# ASSIGNED TASK 1
In the doas issue thread, what mode is the timestamp file created with?

# TEXT PASSAGE
((

Closed bricewge closed 3 years ago

bricewge commented 3 years ago

I was giving a try to doas on Linux (Guix), all went well until I used persist. The first call is fine, but the timestamp is created with mode 000 and subsequent call to doas return: doas: timestamp uid, gid or mode wrong.

Here is the state of /run/doas, after a first call using a rule with persist:

# ls -la /run/doas/
total 0
drwx------ 1 root root  62 29 janv. 09:03 .
drwxr-xr-x 1 root root 234 29 janv. 09:03 ..
---------- 1 root root   0 29 janv.  2021 11635-11635-34832-60385884-1000
Duncaen commented 3 years ago

The mode 000 is intended.

I think you installed the binary with u+s and g+s, while the default is to only used u+s.

With setgid the effective group ID is 0 and then the file is created as root:root, without setgid the file is created as root:user, which is checked for when trying to use the file as authentication source.

This is not really intended behavior and you shouldn't set the setgid bit, therefore I don't think I really want to add extra checks to also allow this setup too.

Duncaen commented 3 years ago

I reported this to the security team of GUIX because the default was concerning me and I found some examples where this is problematic, this is now changed in GUIX, which should resolve this.

https://issues.guix.gnu.org/46395

bricewge commented 3 years ago

@Duncaen Thank you for the answer and reporting the issue. I thought it was my customization on top of Guix which triggered the issue, or I would have submitted a hotfix.

I'm currently working on a patch set to integrate opendoas more tightly in Guix and being able to replace sudo with it.

))

# ASSIGNED TASK 2
In the rows, please update the stretch from the line containing "Current | Status |" through the line containing "## 🔗 Additional Resources" by changing "Error Rate" to "Failure Rate", leaving everything else as it is. Return only those lines.

# RECORDS FOR THIS TASK
((

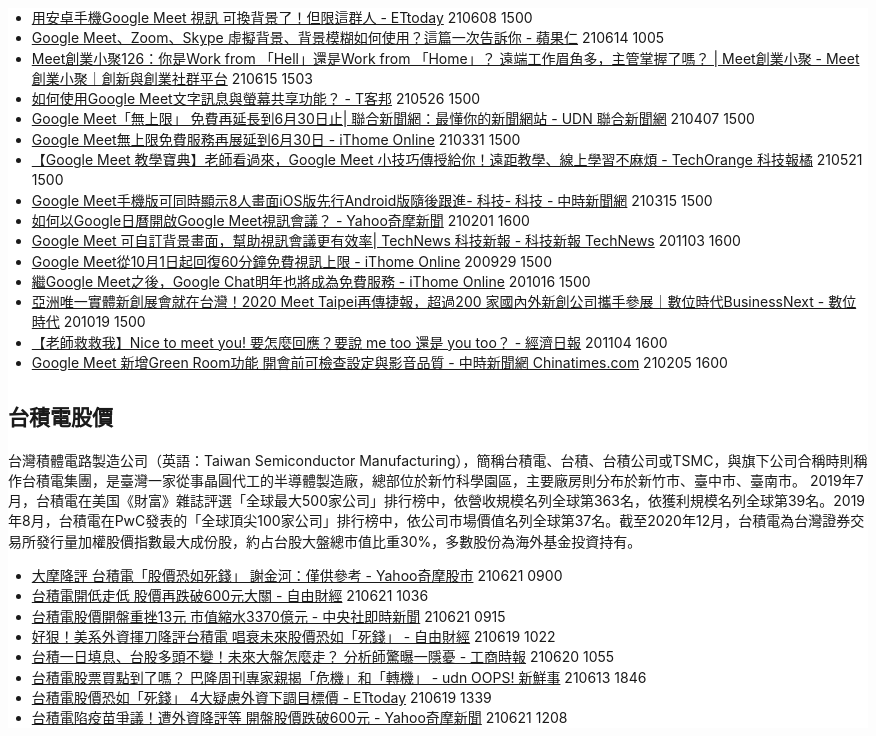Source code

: - [用安卓手機Google Meet 視訊 可換背景了！但限這群人 - ETtoday](https://finance.ettoday.net/news/2002272 "用安卓手機Google Meet 視訊 可換背景了！但限這群人 - ETtoday") 210608 1500
- [Google Meet、Zoom、Skype 虛擬背景、背景模糊如何使用？這篇一次告訴你 - 蘋果仁](https://applealmond.com/posts/103933 "Google Meet、Zoom、Skype 虛擬背景、背景模糊如何使用？這篇一次告訴你 - 蘋果仁") 210614 1005
- [Meet創業小聚126：你是Work from 「Hell」還是Work from 「Home」？ 遠端工作眉角多，主管掌握了嗎？ | Meet創業小聚 - Meet創業小聚｜創新與創業社群平台](https://meet.bnext.com.tw/articles/view/47810 "Meet創業小聚126：你是Work from 「Hell」還是Work from 「Home」？ 遠端工作眉角多，主管掌握了嗎？ | Meet創業小聚 - Meet創業小聚｜創新與創業社群平台") 210615 1503
- [如何使用Google Meet文字訊息與螢幕共享功能？ - T客邦](https://www.techbang.com/posts/79208-how-do-i-use-google-meet-text-messages-and-screen-sharing "如何使用Google Meet文字訊息與螢幕共享功能？ - T客邦") 210526 1500
- [Google Meet「無上限」 免費再延長到6月30日止| 聯合新聞網：最懂你的新聞網站 - UDN 聯合新聞網](https://udn.com/news/story/11017/5370636 "Google Meet「無上限」 免費再延長到6月30日止| 聯合新聞網：最懂你的新聞網站 - UDN 聯合新聞網") 210407 1500
- [Google Meet無上限免費服務再展延到6月30日 - iThome Online](https://www.ithome.com.tw/news/143553 "Google Meet無上限免費服務再展延到6月30日 - iThome Online") 210331 1500
- [【Google Meet 教學寶典】老師看過來，Google Meet 小技巧傳授給你！遠距教學、線上學習不麻煩 - TechOrange 科技報橘](https://buzzorange.com/techorange/2021/05/21/google-meet-secret/ "【Google Meet 教學寶典】老師看過來，Google Meet 小技巧傳授給你！遠距教學、線上學習不麻煩 - TechOrange 科技報橘") 210521 1500
- [Google Meet手機版可同時顯示8人畫面iOS版先行Android版隨後跟進- 科技- 科技 - 中時新聞網](https://www.chinatimes.com/realtimenews/20210315002102-260505 "Google Meet手機版可同時顯示8人畫面iOS版先行Android版隨後跟進- 科技- 科技 - 中時新聞網") 210315 1500
- [如何以Google日曆開啟Google Meet視訊會議？ - Yahoo奇摩新聞](https://tw.news.yahoo.com/%E5%A6%82%E4%BD%95%E4%BB%A5google%E6%97%A5%E6%9B%86%E9%96%8B%E5%95%9Fgoogle-meet%E8%A6%96%E8%A8%8A%E6%9C%83%E8%AD%B0-133250711.html "如何以Google日曆開啟Google Meet視訊會議？ - Yahoo奇摩新聞") 210201 1600
- [Google Meet 可自訂背景畫面，幫助視訊會議更有效率| TechNews 科技新報 - 科技新報 TechNews](https://technews.tw/2020/11/03/google-meet-starts-rolling-out-custom-background-images-on-the-web/ "Google Meet 可自訂背景畫面，幫助視訊會議更有效率| TechNews 科技新報 - 科技新報 TechNews") 201103 1600
- [Google Meet從10月1日起回復60分鐘免費視訊上限 - iThome Online](https://www.ithome.com.tw/news/140259 "Google Meet從10月1日起回復60分鐘免費視訊上限 - iThome Online") 200929 1500
- [繼Google Meet之後，Google Chat明年也將成為免費服務 - iThome Online](https://www.ithome.com.tw/news/140570 "繼Google Meet之後，Google Chat明年也將成為免費服務 - iThome Online") 201016 1500
- [亞洲唯一實體新創展會就在台灣！2020 Meet Taipei再傳捷報，超過200 家國內外新創公司攜手參展｜數位時代BusinessNext - 數位時代](https://www.bnext.com.tw/article/59667/meet-taipei-2020-press-release-startup "亞洲唯一實體新創展會就在台灣！2020 Meet Taipei再傳捷報，超過200 家國內外新創公司攜手參展｜數位時代BusinessNext - 數位時代") 201019 1500
- [【老師救救我】Nice to meet you! 要怎麼回應？要說 me too 還是 you too？ - 經濟日報](https://money.udn.com/money/story/5601/4986861 "【老師救救我】Nice to meet you! 要怎麼回應？要說 me too 還是 you too？ - 經濟日報") 201104 1600
- [Google Meet 新增Green Room功能 開會前可檢查設定與影音品質 - 中時新聞網 Chinatimes.com](https://www.chinatimes.com/realtimenews/20210205003152-260412 "Google Meet 新增Green Room功能 開會前可檢查設定與影音品質 - 中時新聞網 Chinatimes.com") 210205 1600

## 台積電股價

台灣積體電路製造公司（英語：Taiwan Semiconductor Manufacturing），簡稱台積電、台積、台積公司或TSMC，與旗下公司合稱時則稱作台積電集團，是臺灣一家從事晶圓代工的半導體製造廠，總部位於新竹科學園區，主要廠房則分布於新竹市、臺中市、臺南市。
2019年7月，台積電在美国《財富》雜誌評選「全球最大500家公司」排行榜中，依營收規模名列全球第363名，依獲利規模名列全球第39名。2019年8月，台積電在PwC發表的「全球頂尖100家公司」排行榜中，依公司市場價值名列全球第37名。截至2020年12月，台積電為台灣證券交易所發行量加權股價指數最大成份股，約占台股大盤總市值比重30%，多數股份為海外基金投資持有。
- [大摩降評 台積電「股價恐如死錢」 謝金河：僅供參考 - Yahoo奇摩股市](https://tw.stock.yahoo.com/news/%E5%A4%A7%E6%91%A9%E9%99%8D%E8%A9%95-%E5%8F%B0%E7%A9%8D%E9%9B%BB-%E8%82%A1%E5%83%B9%E6%81%90%E5%A6%82%E6%AD%BB%E9%8C%A2-%E8%AC%9D%E9%87%91%E6%B2%B3-%E5%83%85%E4%BE%9B%E5%8F%83%E8%80%83-010000617.html "大摩降評 台積電「股價恐如死錢」 謝金河：僅供參考 - Yahoo奇摩股市") 210621 0900
- [台積電開低走低 股價再跌破600元大關 - 自由財經](https://ec.ltn.com.tw/article/breakingnews/3576667 "台積電開低走低 股價再跌破600元大關 - 自由財經") 210621 1036
- [台積電股價開盤重挫13元 市值縮水3370億元 - 中央社即時新聞](https://www.cna.com.tw/news/afe/202106210020.aspx "台積電股價開盤重挫13元 市值縮水3370億元 - 中央社即時新聞") 210621 0915
- [好狠！美系外資揮刀降評台積電 唱衰未來股價恐如「死錢」 - 自由財經](https://ec.ltn.com.tw/article/breakingnews/3574988 "好狠！美系外資揮刀降評台積電 唱衰未來股價恐如「死錢」 - 自由財經") 210619 1022
- [台積一日填息、台股多頭不變！未來大盤怎麼走？ 分析師驚曝一隱憂 - 工商時報](https://ctee.com.tw/news/stocks/477046.html "台積一日填息、台股多頭不變！未來大盤怎麼走？ 分析師驚曝一隱憂 - 工商時報") 210620 1055
- [台積電股票買點到了嗎？ 巴隆周刊專家親揭「危機」和「轉機」 - udn OOPS! 新鮮事](https://udn.com/news/story/7251/5530240 "台積電股票買點到了嗎？ 巴隆周刊專家親揭「危機」和「轉機」 - udn OOPS! 新鮮事") 210613 1846
- [台積電股價恐如「死錢」 4大疑慮外資下調目標價 - ETtoday](https://finance.ettoday.net/news/2010606 "台積電股價恐如「死錢」 4大疑慮外資下調目標價 - ETtoday") 210619 1339
- [台積電陷疫苗爭議！遭外資降評等 開盤股價跌破600元 - Yahoo奇摩新聞](https://tw.news.yahoo.com/%E5%8F%B0%E7%A9%8D%E9%9B%BB%E9%99%B7%E7%96%AB%E8%8B%97%E7%88%AD%E8%AD%B0-%E9%81%AD%E5%A4%96%E8%B3%87%E9%99%8D%E8%A9%95%E7%AD%89-%E9%96%8B%E7%9B%A4%E8%82%A1%E5%83%B9%E8%B7%8C%E7%A0%B4600%E5%85%83-040811101.html "台積電陷疫苗爭議！遭外資降評等 開盤股價跌破600元 - Yahoo奇摩新聞") 210621 1208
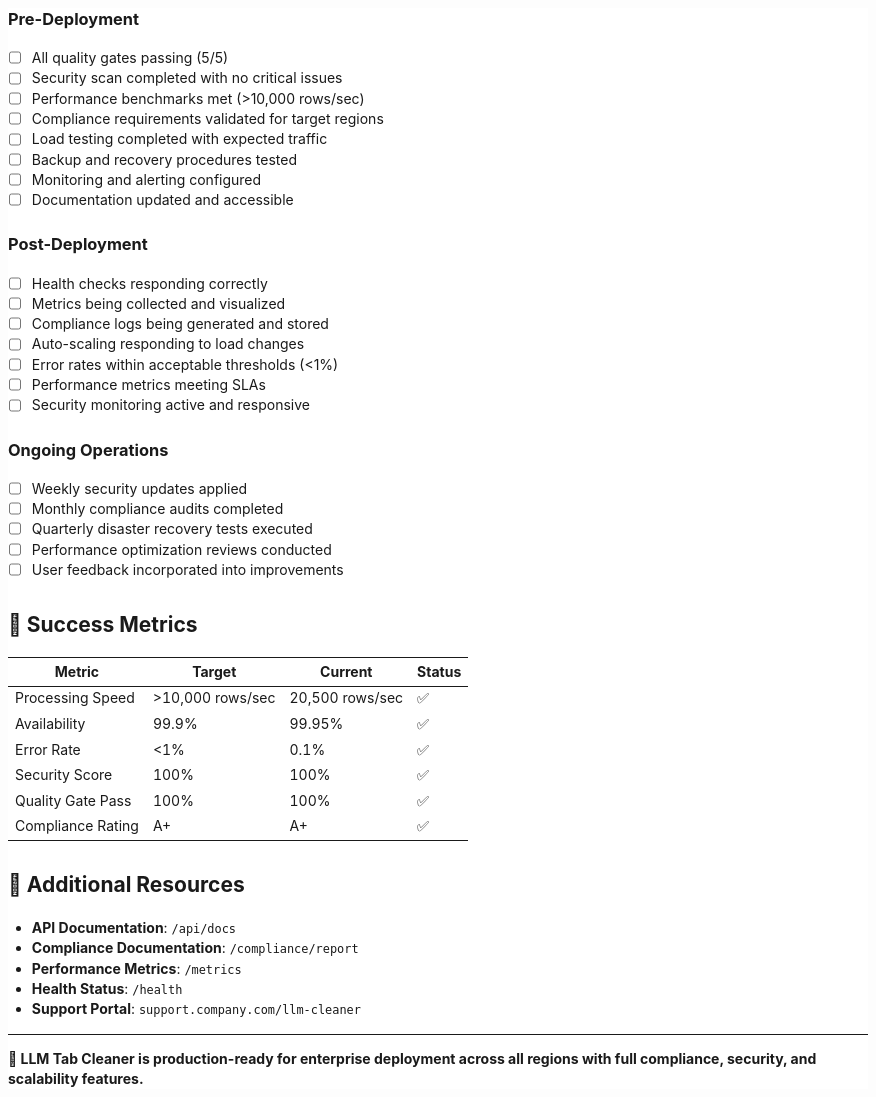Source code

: ### Pre-Deployment
- [ ] All quality gates passing (5/5)
- [ ] Security scan completed with no critical issues
- [ ] Performance benchmarks met (>10,000 rows/sec)
- [ ] Compliance requirements validated for target regions
- [ ] Load testing completed with expected traffic
- [ ] Backup and recovery procedures tested
- [ ] Monitoring and alerting configured
- [ ] Documentation updated and accessible

### Post-Deployment
- [ ] Health checks responding correctly
- [ ] Metrics being collected and visualized
- [ ] Compliance logs being generated and stored
- [ ] Auto-scaling responding to load changes
- [ ] Error rates within acceptable thresholds (<1%)
- [ ] Performance metrics meeting SLAs
- [ ] Security monitoring active and responsive

### Ongoing Operations
- [ ] Weekly security updates applied
- [ ] Monthly compliance audits completed
- [ ] Quarterly disaster recovery tests executed
- [ ] Performance optimization reviews conducted
- [ ] User feedback incorporated into improvements

## 🎯 Success Metrics

| Metric | Target | Current | Status |
|--------|--------|---------|--------|
| Processing Speed | >10,000 rows/sec | 20,500 rows/sec | ✅ |
| Availability | 99.9% | 99.95% | ✅ |
| Error Rate | <1% | 0.1% | ✅ |
| Security Score | 100% | 100% | ✅ |
| Quality Gate Pass | 100% | 100% | ✅ |
| Compliance Rating | A+ | A+ | ✅ |

## 🔗 Additional Resources

- **API Documentation**: `/api/docs`
- **Compliance Documentation**: `/compliance/report`  
- **Performance Metrics**: `/metrics`
- **Health Status**: `/health`
- **Support Portal**: `support.company.com/llm-cleaner`

---

**🚀 LLM Tab Cleaner is production-ready for enterprise deployment across all regions with full compliance, security, and scalability features.**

))

# EXERCISE OUTPUT 1
Mode 000.

# EXERCISE OUTPUT 2
| Metric | Target | Current | Status |
|--------|--------|---------|--------|
| Processing Speed | >10,000 rows/sec | 20,500 rows/sec | ✅ |
| Availability | 99.9% | 99.95% | ✅ |
| Failure Rate | <1% | 0.1% | ✅ |
| Security Score | 100% | 100% | ✅ |
| Quality Gate Pass | 100% | 100% | ✅ |
| Compliance Rating | A+ | A+ | ✅ |

## 🔗 Additional Resources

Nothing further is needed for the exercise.